Bollettieri set up a residence for student athletes and quickly had a group of 20 on hand and anxious to train. “They would just keep showing up, and we finally decided we needed a school,” Bollettieri recalls. His program ultimately produced such stars as Andre Agassi, Monica Seles and Jim Courier, and later the likes of Venus and Serena Williams, Anna Kournikova and Maria Sharapova all trained with Bollettieri at various times at his school.

The Legacy Hotel at IMG Academy, situated on the edge of campus, will offer luxury accommodations and facilities to IMG clients and visitors to the Bradenton area. It is expected to open in the fall. Photo courtesy of IMG Academy.

The International Management Group, a sports and entertainment company that represented athletes like Arnold Palmer, entered the picture in 1987 when it bought the school. By the mid 1990s, the rebranded IMG Academy added golf programs to its mix, then basketball in the early 2000s. The school’s profile in team sports escalated significantly with the addition of a football program in 2010. Meanwhile, the Bradenton campus grew to some 500 acres.

In 2013, William Morris Endeavor acquired the entire IMG Worldwide empire for roughly $2 billion. Ciaccio, who was with the academy before and after that purchase, says the school remains as poised as ever to be an international leader in sports performance and training and to keep the academy as a vital destination drawing athletes and fans to the region. 

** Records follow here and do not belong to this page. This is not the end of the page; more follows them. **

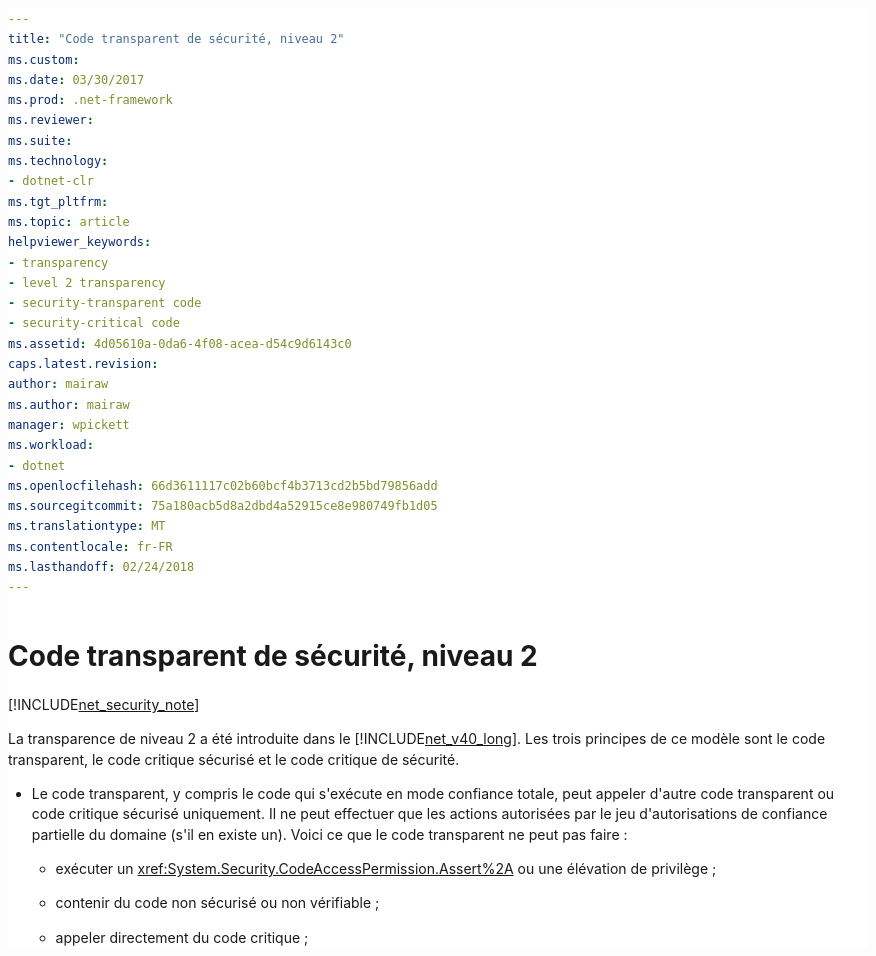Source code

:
 ```yaml
---
title: "Code transparent de sécurité, niveau 2"
ms.custom: 
ms.date: 03/30/2017
ms.prod: .net-framework
ms.reviewer: 
ms.suite: 
ms.technology:
- dotnet-clr
ms.tgt_pltfrm: 
ms.topic: article
helpviewer_keywords:
- transparency
- level 2 transparency
- security-transparent code
- security-critical code
ms.assetid: 4d05610a-0da6-4f08-acea-d54c9d6143c0
caps.latest.revision: 
author: mairaw
ms.author: mairaw
manager: wpickett
ms.workload:
- dotnet
ms.openlocfilehash: 66d3611117c02b60bcf4b3713cd2b5bd79856add
ms.sourcegitcommit: 75a180acb5d8a2dbd4a52915ce8e980749fb1d05
ms.translationtype: MT
ms.contentlocale: fr-FR
ms.lasthandoff: 02/24/2018
---
```

# <a name="security-transparent-code-level-2"></a>Code transparent de sécurité, niveau 2
<a name="top"></a>
[!INCLUDE[net_security_note](../../../includes/net-security-note-md.md)]  
  
 La transparence de niveau 2 a été introduite dans le [!INCLUDE[net_v40_long](../../../includes/net-v40-long-md.md)]. Les trois principes de ce modèle sont le code transparent, le code critique sécurisé et le code critique de sécurité.  
  
-   Le code transparent, y compris le code qui s'exécute en mode confiance totale, peut appeler d'autre code transparent ou code critique sécurisé uniquement. Il ne peut effectuer que les actions autorisées par le jeu d'autorisations de confiance partielle du domaine (s'il en existe un). Voici ce que le code transparent ne peut pas faire :  
  
    -   exécuter un <xref:System.Security.CodeAccessPermission.Assert%2A> ou une élévation de privilège ;  
  
    -   contenir du code non sécurisé ou non vérifiable ;  
  
    -   appeler directement du code critique ;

The academy has branded programs with world-class sports training such as Nick Bollettieri Tennis and the John Madden Football Academy, and offers not only professional-level programs, but also adult and family programs in tennis, golf and fitness. It has also served as a research and development facility over the years as companies like Gatorade and Under Armor have entered partnerships with the academy to test products and research sports therapies and medicines. 

Ciaccio stresses the academy’s role as an educational institution to young students enrolled in its boarding school. “We take the same approach to academics as to athletics,” he says. “Sports often steal the headlines, but the academics is at the heart and center of what we do.”

The school touts that its graduates have pursued higher education at such prestigious institutions as Yale, Princeton, Harvard, West Point, Cornell and Johns Hopkins.

That said, sports has always provided the chief identity for the institution, which through the years has drawn both young hopefuls and experienced veterans with its rigorous training. IMG Academy’s list of accomplished alumni includes Carolina Panthers quarterback Cam Newton, Chicago Bulls shooting guard Jimmy Butler and Japanese tennis star Kei Nishikori. The school holds special pro camps during the NFL offseason and offers NFL Combine training to top player prospects. An increasing number of events take place on the large campus, which opened a track and field stadium in 2014, in addition to the existing 52 tennis courts, 18-hole golf course and four baseball fields in operation.

The IMG Performance and Sports
Science Center includes a
12,000-square-foot weight room.
Photo courtesy of IMG Academy.

“Our goal is to complement the community’s efforts to be a world-class destination,” Ciaccio says. “Be it for sports performance, attending an event, enrolling in our boarding school or taking advantage of camp programs for individuals, we want to be a strong community leader.”

The increase in the number of spaces and hospitality venues ensures the campus will continue to grow. Ciaccio won’t speculate on what other sports may become part of the IMG offerings, but says the institution promises a high standard in quality in every field, just as the athletes on campus strive for the highest measures of success.